Meme stolen from Vusi Thembekwayo
The news earlier today that Vinny Lingham was backing an interesting new startup triggered an entire thought process rabbit hole. Let me take you down through it.
- Tech Central says the startup, called Waitroom is designed as a video meeting platform – with strict time limits to ensure hosts and guests get to the point quickly. In fact, the maximum session time allowed is 30 minutes (the shortest is just 30 seconds).
- This reminded me that I had been discussing with a colleague last week that the free version of Zoom has a 40 minute time limit on meetings. I've found this is a blessing, because it forces meetings to come to the point as quickly as possible.
- Many years ago, another venture capitalist, Guy Kawasaki, wrote a fabulous piece called The 10/20/30 rule of PowerPoint . Executive summary: Any pitch should have no more than 10 PowerPoint slides. Any PowerPoint presentation should take no more than 20 minutes. No PowerPoint slide should have text at a font size smaller than 30pt.

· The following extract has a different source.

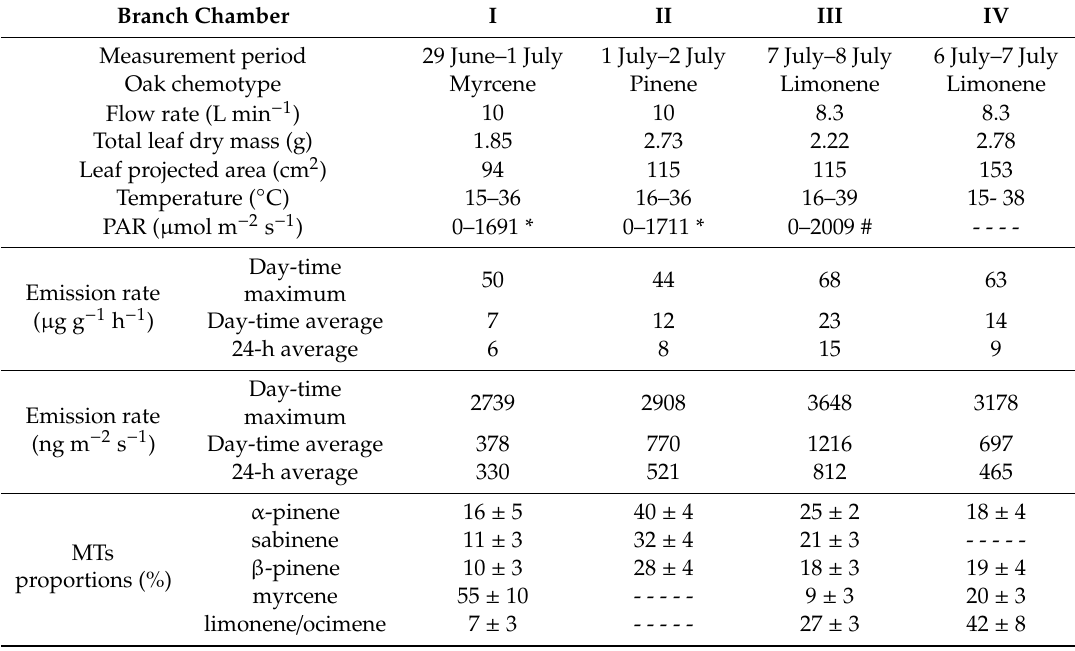
Table 2. Summary of the operational conditions, meteorological parameters, mean and maximum emission rates of total MTs and the proportions of individual MTs for the four branch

- As a manager, I believed strongly in the idea of stand up meetings to get things done. Using YFM as an example, the sales manager would come to me with an idea for a client campaign that would involve an event, an outside broadcast, activations… oh, and all of this happening in Zanzibar… oh, and all of this happening next week. I would call in the managers of programming, marketing, technical, legal, and finance and say: "Sales wants to do this. Can we make it happen? What are the obstacles we might need to overcome?" We would make a decision within 10 minutes.
(This is how I got the late Chilly M abseiling onto a disco ball on the outside of the Hyde Park shopping centre, but I digress. If you're interested, I've linked the video below.)
Back to Waitroom: I think the core idea of 30 minute meetings is not particularly interesting, given that everyone gets something similar with Zoom already.
What does excite me is the other core concept Lingham spoke about, which is that Waitroom was inspired by the Shark Tank format.
If you're a vetted celeb approved by Waitroom, you can do a "show". Your fanbase gets access to you, but they're in a queue, and get to speak to you for a short space of time, whereafter they get bumped, and the next person joins. Keeping the celeb list vetted will prevent turning the platform into a free-for-all. (Yes, I know there are censorship issues that go with that — just sit down.)
I expect there will be significant interest initially based on the type of celeb that gets roped in, and the early days are likely to attract prominent celebs.
Sustaining it though is something else. Case in point, Ted Talks once featured real thought leaders, but today has degenerated into everyone and their dog talking about identity politics and Russia's war on Ukraine.
Oh, and if you're immediately shooting down the Waitroom concept in your head, well, what have you come up with?